This is the third technical course I am taking, and I am starting to notice a pattern.

The instructors teach by defining a project for which they give you all the elements, in lecture, in section etc. They provide support through various mediums so people can put the pieces of each puzzle together. The Computer science courses tend to have requirements that define the requirement the project must meet fairly stricktly, sometimes down to the name and type of the arguments.

What I have noticed, is that before I even get started on the project, I will imagine some way of adding my own spin to the project. On my first ruby project, I developed a browser based GUI so that our hands of poker could display as cards on a screen. On my first php project, I scraped several websites to obtain original data.

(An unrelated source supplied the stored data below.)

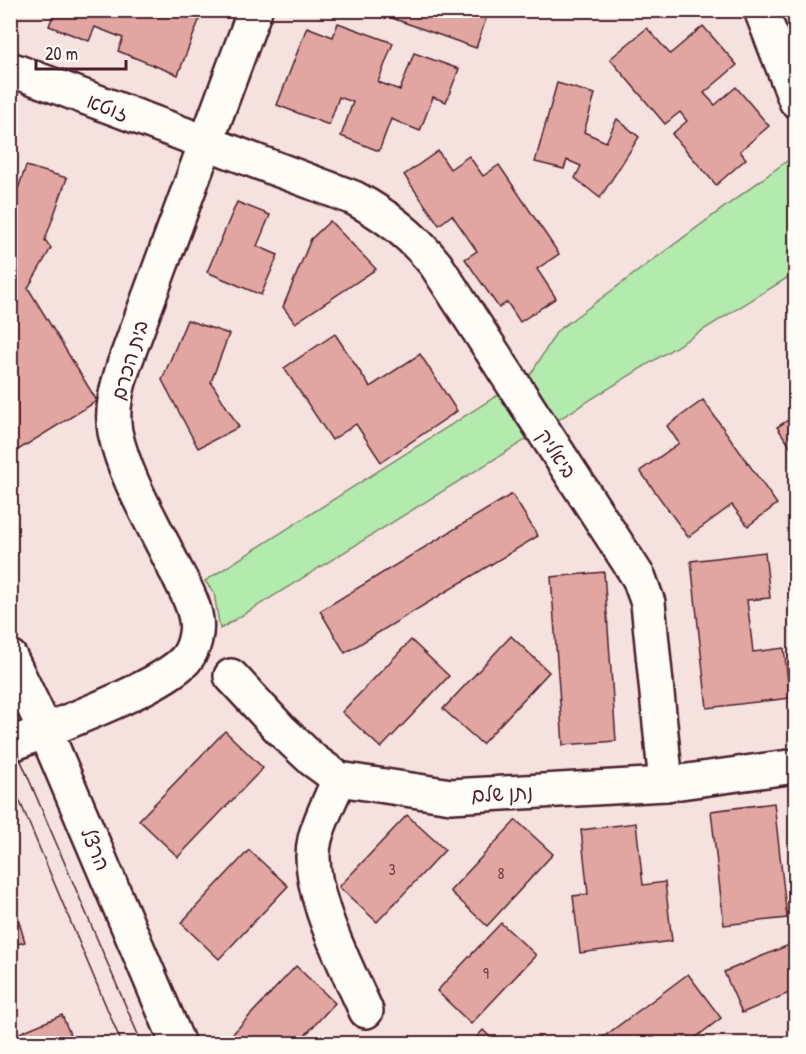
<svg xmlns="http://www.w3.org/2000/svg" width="806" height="1054" font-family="'Patrick Hand','Playpen Sans Hebrew',sans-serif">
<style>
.green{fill:#b3ebae;stroke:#7e856c;stroke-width:1.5}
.building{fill:#e1a6a2;stroke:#4a1f2b;stroke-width:1.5}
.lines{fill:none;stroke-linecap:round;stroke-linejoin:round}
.minor-casing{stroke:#4a1f2b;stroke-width:38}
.minor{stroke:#fdfcf7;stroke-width:33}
.tram{stroke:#4a1f2b;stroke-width:1.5}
.labels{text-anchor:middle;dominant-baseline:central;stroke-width:6;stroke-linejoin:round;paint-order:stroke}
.number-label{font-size:16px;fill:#704149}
.street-label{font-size:20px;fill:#4a1f2b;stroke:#fdfcf7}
</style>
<rect width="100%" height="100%" fill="#f5e2de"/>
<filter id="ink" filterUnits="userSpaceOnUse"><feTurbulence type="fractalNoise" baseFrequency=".0167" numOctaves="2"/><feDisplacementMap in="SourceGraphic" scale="12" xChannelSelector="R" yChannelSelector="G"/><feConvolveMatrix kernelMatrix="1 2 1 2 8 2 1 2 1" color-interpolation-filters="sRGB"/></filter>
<g filter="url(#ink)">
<!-- green -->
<polygon class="green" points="791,158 795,162 795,273 220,629 214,593 205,581 531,374 557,331"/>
<!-- building -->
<g class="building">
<polygon points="55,10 203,10 178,75 118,51 123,38 95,27 89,41 49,26"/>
<polygon points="392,10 489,10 476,48 389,17"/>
<polygon points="338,23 393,43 378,82 400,90 414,53 459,69 446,102 433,97 420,131 391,119 379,151 341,136 353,102 339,97 329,125 277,105 307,27 333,37"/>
<polygon points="703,26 737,65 704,93 715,105 736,87 769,126 740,151 746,159 716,185 672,134 687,121 680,112 665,124 610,59 647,28 670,54"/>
<polygon points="557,83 595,94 584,132 606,142 617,119 639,137 600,198 575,178 581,166 567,160 564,169 535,162"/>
<polygon points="438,151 450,169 469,156 483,176 499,165 559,254 537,269 556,298 520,322 507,302 499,308 465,259 477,251 452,215 439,225 404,175"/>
<polygon points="26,166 67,178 45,240 51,248 28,288 97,401 10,455 10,212"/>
<polygon points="237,202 270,215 257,246 278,255 261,295 207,272"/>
<polygon points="330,221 376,269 295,323 283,307 311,239"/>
<polygon points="187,320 229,334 211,382 239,427 198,448 162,380"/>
<polygon points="335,334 370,387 420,354 457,411 381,462 356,424 332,440 284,368"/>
<polygon points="703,400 777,504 748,526 732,505 688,537 640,471 679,443 667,426"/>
<polygon points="796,415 796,455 777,427"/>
<polygon points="512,494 538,536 345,653 320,611"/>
<polygon points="765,552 770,598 747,600 753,652 784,648 790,698 707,708 691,561"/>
<polygon points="604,572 616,741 563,745 551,577"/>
<polygon points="511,636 549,672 482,744 443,709"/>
<polygon points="411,640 449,676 381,748 342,712"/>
<polygon points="225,731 263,768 178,857 139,820"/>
<polygon points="774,803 787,918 724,925 711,811"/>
<polygon points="407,815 445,850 377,922 339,887"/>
<polygon points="516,820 553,854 487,926 450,891"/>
<polygon points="636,823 643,885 665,882 672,941 580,953 573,896 588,894 581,830"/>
<polygon points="249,850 288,886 219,959 181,923"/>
<polygon points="10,892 25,942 10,946"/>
<polygon points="501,923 536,955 471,1024 437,991"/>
<polygon points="796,942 796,990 742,1013 724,972"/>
<polygon points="296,966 335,1003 297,1044 231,1044 227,1040"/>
<polygon points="688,974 721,1018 687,1044 605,1044 602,1038"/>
<polygon points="62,1015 74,1044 10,1044 10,1037"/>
<polygon points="483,1030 497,1044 470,1044"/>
<polygon points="776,1036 780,1044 763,1044"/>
</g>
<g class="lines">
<!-- minor casing -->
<g class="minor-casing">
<g id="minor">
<polyline points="761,10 796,101"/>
<path d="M10,69l344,129c33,18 58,37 82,67l203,313 9,25 18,181"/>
<polyline points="10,657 45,730 178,1044"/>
<polyline points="231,676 281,730 313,760 339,779 451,796 666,784 796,766"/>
<path d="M10,745c40,-17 151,-57 176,-86 8,-10 12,-27 10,-39 -2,-17 -13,-36 -21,-51 -20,-43 -50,-90 -60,-137 -4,-24 2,-45 9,-67l131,-355"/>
<path d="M339,779c-8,20 -19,40 -24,60 -12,48 32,128 51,172"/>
</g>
</g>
<!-- minor -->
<use href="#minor" class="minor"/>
<!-- tram -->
<g class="tram">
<polyline points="10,735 142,1044"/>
<polyline points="10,778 122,1044"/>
</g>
</g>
</g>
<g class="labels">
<!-- number labels -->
<g class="number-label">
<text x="392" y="869">3</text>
<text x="501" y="873">8</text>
<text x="486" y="973">9</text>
</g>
<!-- street labels -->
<g class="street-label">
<text transform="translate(108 107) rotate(21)">זוטא</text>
<text transform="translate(129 360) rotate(-73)">בית הכרם</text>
<text transform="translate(557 453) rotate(57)">ביאליק</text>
<text transform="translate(502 793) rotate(-3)">נתן שלם</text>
<text transform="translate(96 849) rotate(67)">הרצל</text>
</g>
</g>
<!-- margin -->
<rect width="806" height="1054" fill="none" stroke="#fdfcf7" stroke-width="36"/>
<rect x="18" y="18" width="770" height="1018" fill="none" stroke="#4a1f2b" stroke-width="2" filter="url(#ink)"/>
<!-- scale -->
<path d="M36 60v9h90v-9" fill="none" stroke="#4a1f2b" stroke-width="3"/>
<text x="45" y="60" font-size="18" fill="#4a1f2b" stroke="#fdfcf7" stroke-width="4.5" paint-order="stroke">20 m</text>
</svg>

On a maya project, I decided to create several fish to animate them together. And on our latest javascript project, I decided to integrate some US census data adding several days of work.

On the other hand, when I have much to learn, as was the case with Rails projecs, I still bushwacked through the assignment a bit, adding this or that feature but I stayed much closer to the assignement. And on the maya project, which was a fairly complex rigged animation for me, I found ways to simplify the project so it would be just right.

Why this pattern of learning? It could be that I don’t like following, I love to search, and as soon as you start bushwacking, you need to search. It could be that I believe the way to learn is to explore what others have done on the web, and so I try to find a way to extend the project in a way that forces me to bushwack.

But I am now wondering if the simple answer is that I am unconsciously manipulating the level of stress tension under which I work to keep myself focused and concentrated: When the instructor layed out a fairly structured assignment in Ruby, I immediately tried to escape it through a search for a GUI. The idea of taking methods one at a time and writing code to meet the required functionality sounded like busy work, but did not present any visible challenge. Thus the stress level was low and so was the motivation to get started. When I started on a too ambitious approach to a maya animation, the stress level was too high, and there also I could not get started. But when in a previous maya project I decided to have several dolphins with different patterns, instead of just one, the stress level was just fine for my level of skill. I thought I wanted a creative outlet, but maybe I was just manipulating my perception of stress!

If this is so, there may be other ways I can learn from class projects where all the pieces are given to you, other than heading for the bushes.